In a new wrinkle, both the cases we use in our break room are rather unstable. If we pile to heavily, the shelf collapses.
In my previous post, I mentioned that I'm not seeing the hotter titles that I once did. And yet our galley shelf is totally filled with just-released and soon-to-be-published titles. So what are we seeing?
1. Thrillers, especially from first-time authors, or genre authors with hopes for breakout.
2. Book clubby (I like to call it middlebrow, and I don't mean that in a bad way. I mean, readers often like it, but while it's considered significant enough to possibly get reviews in the highbrow media, they are usually mixed.)
3. Totally depends on the rep. John Eklund at Harvard/Yale/MIT is obviously feeding us more books than other reps, where we're much lower on the radar.
4. Certain publishers seem to distribute much larger selections of books to indie bookstores than others. Overlook has likely flooded bookstores with galleys for their novel A Quiet Belief in Angels. By "flood", I mean three. It's a evocative serial killer thriller (a series of grisly murders in a boy's Georgia hometown, he grows up to be a New York writer, only to be privy to another crime linked to the murders back home), with enough literary overtones (like the author is British) to perhaps get some critical attention and handsells.
What are we not seeing:
1. Established track writers in the thriller genre. We used to see a lot of these. Published less than once a year and fully not at dependable bestseller levels, or changing publishers? Then we'll see them--Joseph Finder comes to mind.
2. Serious nonfiction. For the nonfiction areas I like to read (perhaps you wouldn't call them serious) such as urban planning and city histories, behavioral psychology and economics, I'm not seeing much. The cooking lit (foodie books) seem more likely to be found, well the memoirish stuff. Cookbooks, on the other hand, almost never.
If I read history, I'd be out of luck. This almost deserves its own post.
3. Small-print fiction from large houses. Exceptions include pet projects, and books that are expected to start out small and grow over time.

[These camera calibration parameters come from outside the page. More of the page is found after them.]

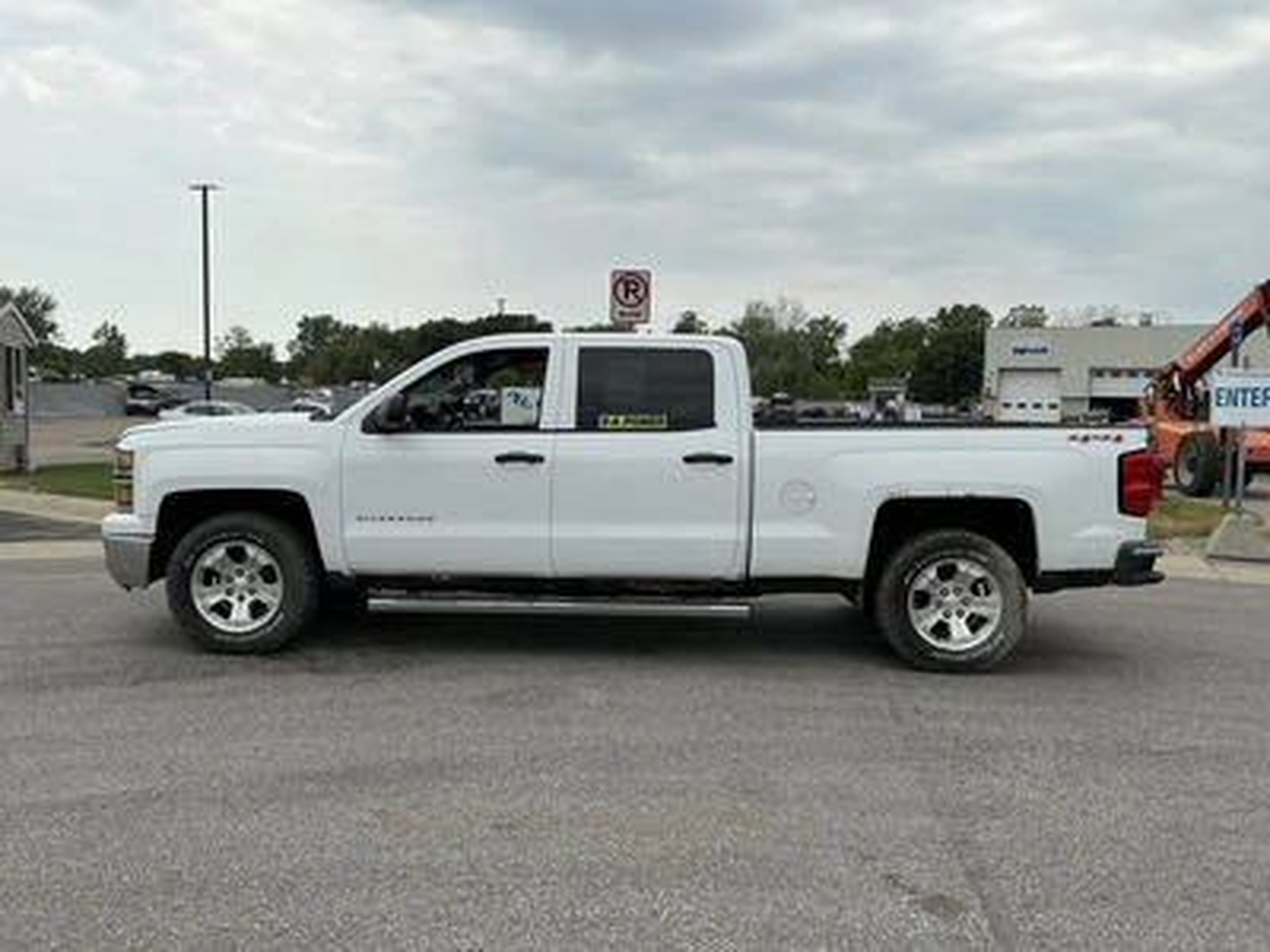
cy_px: 476
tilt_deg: -1.4
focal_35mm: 28
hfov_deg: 63.4
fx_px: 1027
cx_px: 635
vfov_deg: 49.7
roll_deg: -1.1
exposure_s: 1/2667
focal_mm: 3
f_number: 1.8
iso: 25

And what of the high-profile literary books? We're seeing them, but often one copy. And as I mentioned before, it would not be fair for me to hog them all. That's not what they were meant for. One of my booksellers (actually more than one) mentioned working for a chain bookstore and never seeing advanced reader copies. Oh, they were getting them, but all of them went home with the store manager.
Sometimes it's not such a bad thing. There are wonderful surprises on the galley shelf. But sometimes you just want to read Superfreakonomics or the new collection of Malcolm Gladwell essays (both currently set for 10/20), which is odd, because I have a subscription to The New Yorker.
1 comment:
If it makes you feel any better, we haven't gotten any galleys of Superfreakonomics or What the Dog Saw here either.